19 de diciembre de 2012

Impresión.
Dolor.
Estupor.

Un muchacho de veinte años abre fuego en una escuela norteamericana. Mata a veintisiete personas, entre ellas su madre, veinte niños de cinco a diez años y las maestras.

Asombrados, dolidos, nos preguntamos qué está pasando, y sobre todo qué está pasando en un país en donde durante este año se han producido catorce tiroteos similares. ¿En qué clase de mundo, de sociedad, de planeta o de humanidad estamos viviendo?

Pero nos basta apartar los ojos del escenario más reciente de este tipo de masacre para darnos cuenta de que no es una excepción. ¿Acaso no hemos visto los niños palestinos, muchos menores de cinco años, muertos como resultado de los ataques israelíes en la zona de Gaza? ¿En nombre de cuántas patrias, de cuántas religiones, de cuántos supuestos valores han muerto cuántos niños inocentes, menores de diez años?

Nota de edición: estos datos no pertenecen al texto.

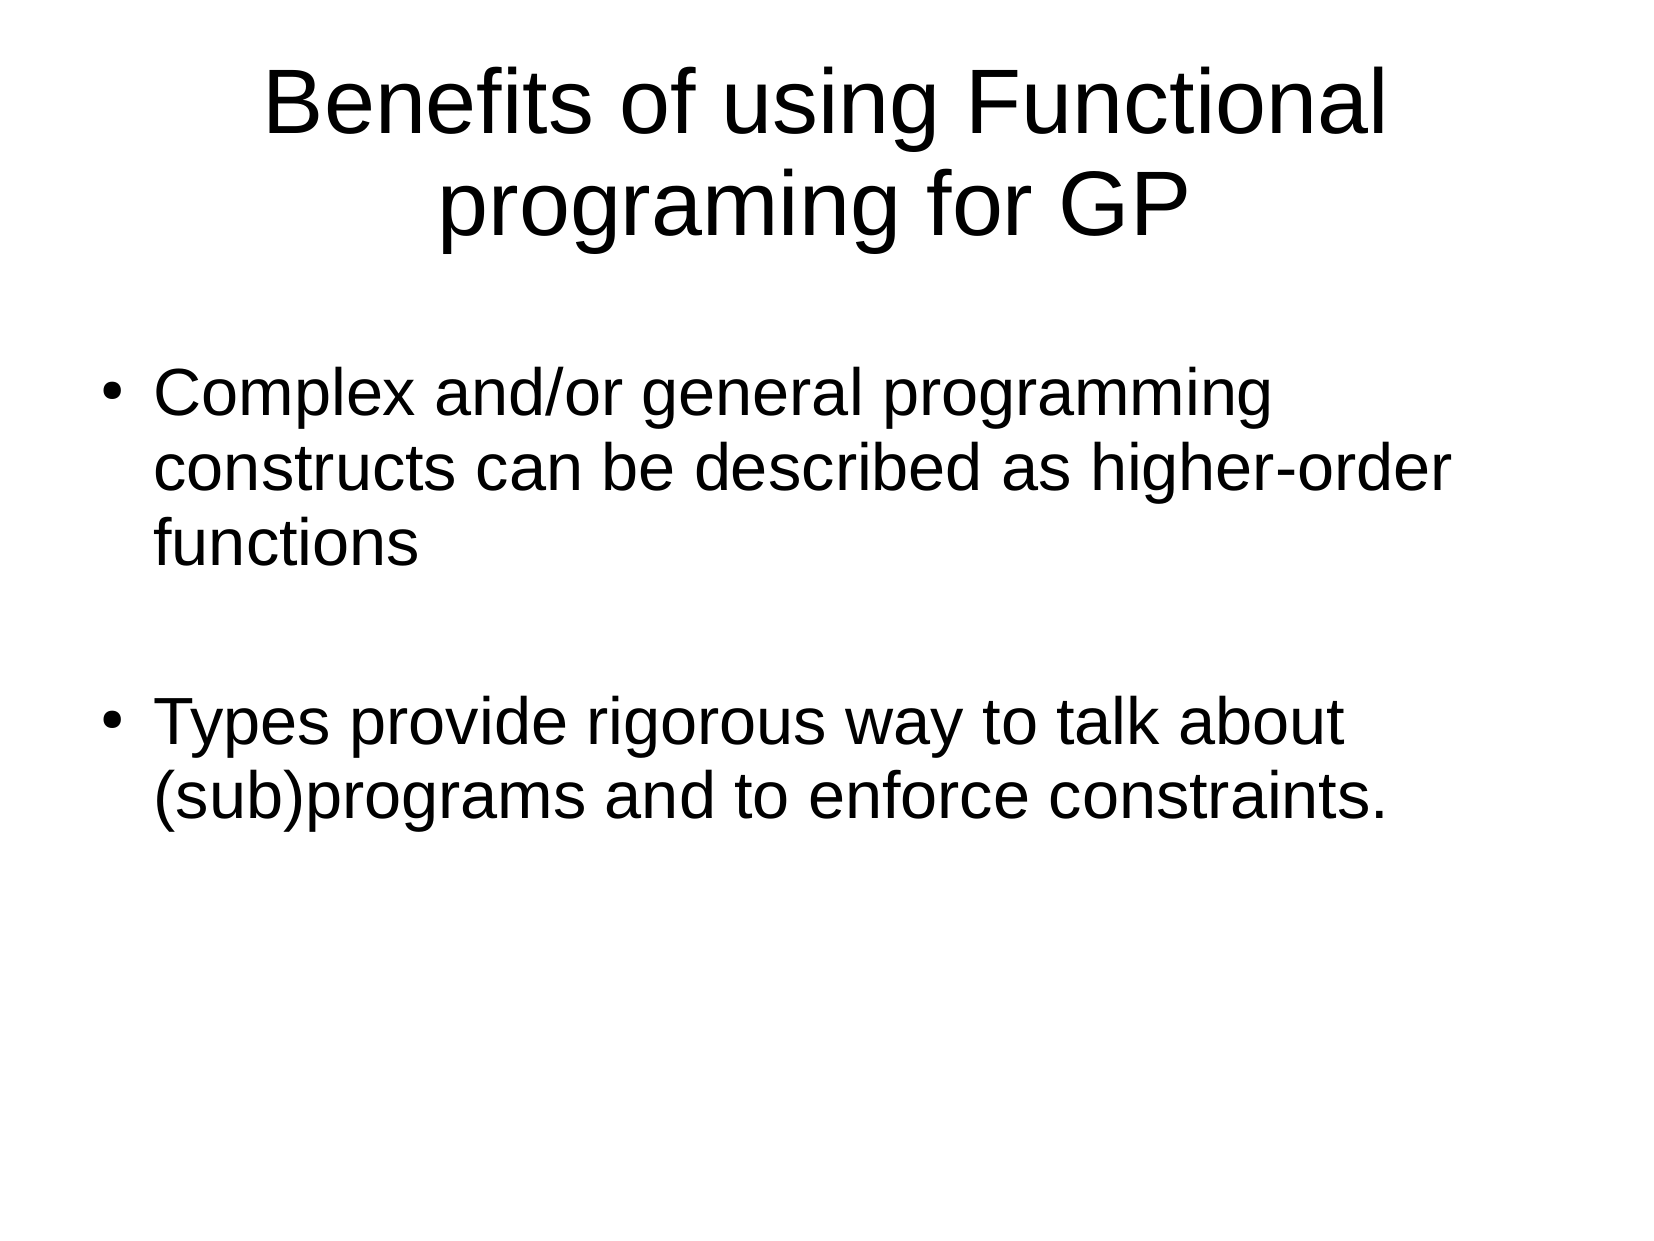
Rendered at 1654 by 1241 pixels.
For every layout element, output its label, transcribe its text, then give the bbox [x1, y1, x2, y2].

title Benefits of using Functional programing for GP [82, 49, 1571, 257]
list Complex and/or general programming constructs can be described as higher-order functions Types provide rigorous way to talk about (sub)programs and to enforce constraints. [82, 355, 1538, 1190]
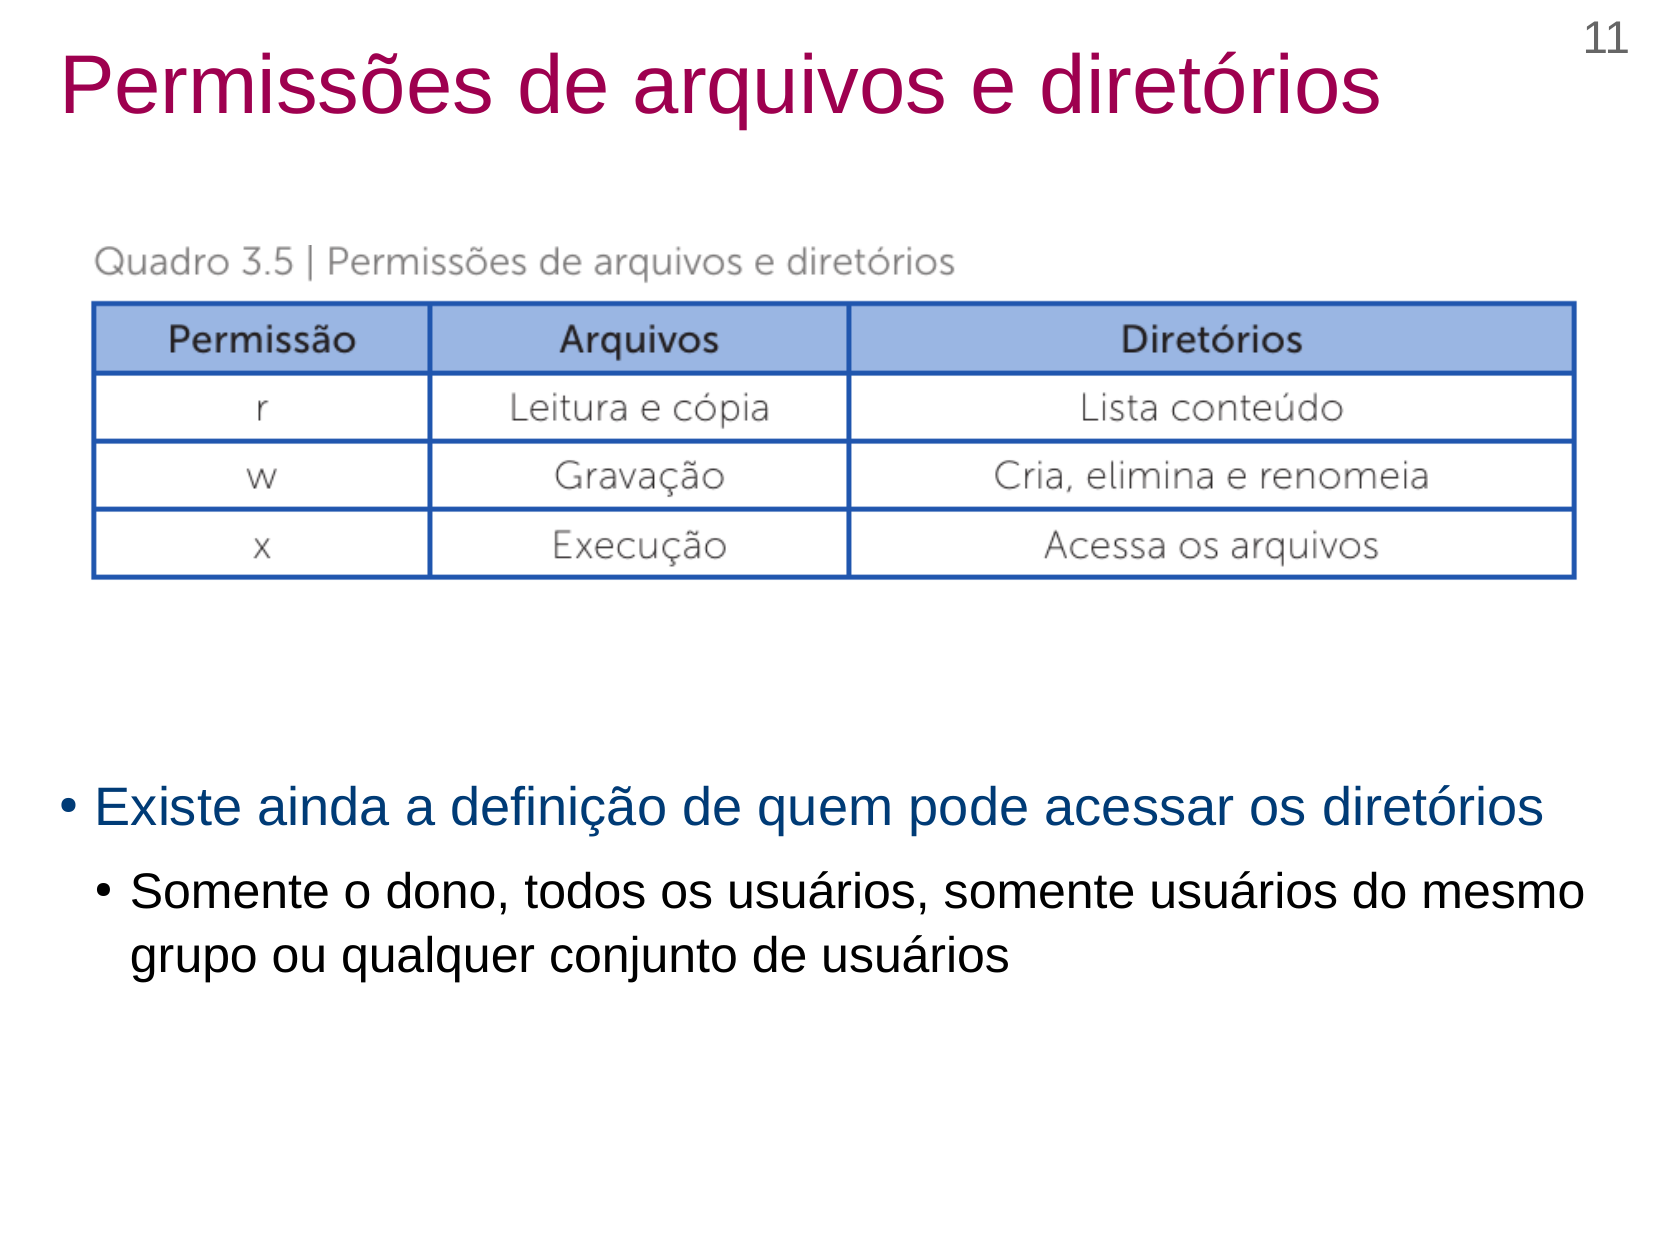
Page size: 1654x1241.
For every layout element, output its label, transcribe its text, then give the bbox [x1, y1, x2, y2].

¿Cuántos escolares de esa edad murieron en agosto de 1945 en las explosiones de las bombas atómicas que uno de los “buenos” de la Segunda Guerra Mundial arrojó sobre la población civil de Hiroshima y Nagasaki, dos ciudades de un país derrotado y por lo tanto ya rendido?

Es verdad que la muerte de niños inocentes siempre asombra dolorosamente, siempre estremece. Pero la locura de aquel muchacho armado hasta los dientes con las armas de su madre no es muy diferente de otras locuras similares que se toman como corduras solamente porque ocurren en un contexto distinto, llamado “guerra”.

Después de todo, como ya nos lo recordó Michael Moore en su documental “Bowling for Columbine”, no es verdad que Estados Unidos no sea un país en guerra. Más bien es un país en constante batalla, y los catorce tiroteos de este año con sus fatales saldos nos hablan de una lucha intestina cuyo signo aún no se alcanza a descifrar del todo.

Ya nos lo recuerda Jorge Enrique Adoum en un fragmento de su poema “Hiroshima, mon amour”: “Porque el asesino va a todas partes tourist tour vendiendo a tiros su zanahoria/ vuelve al sitio pateando al gato para que no lo reconozcan los fantasmas/sesos médula luces lilas en el bar entre los tímidos pechos japoneses/ de la sobreviviente how many dollars/ a admirar el monumento a las cenizas/ a poner su firma de autor al pie de los cuarenta mil identificados y de los/ ochenta mil que nunca se llamaron nada”.

Tal vez, siendo sinceros, lo que tendría que asombrarnos y aturdirnos es que en otros contextos se lo tome con tanta naturalidad. Adam Lanza  fue uno de los que por lo menos tuvo la dignidad de suicidarse.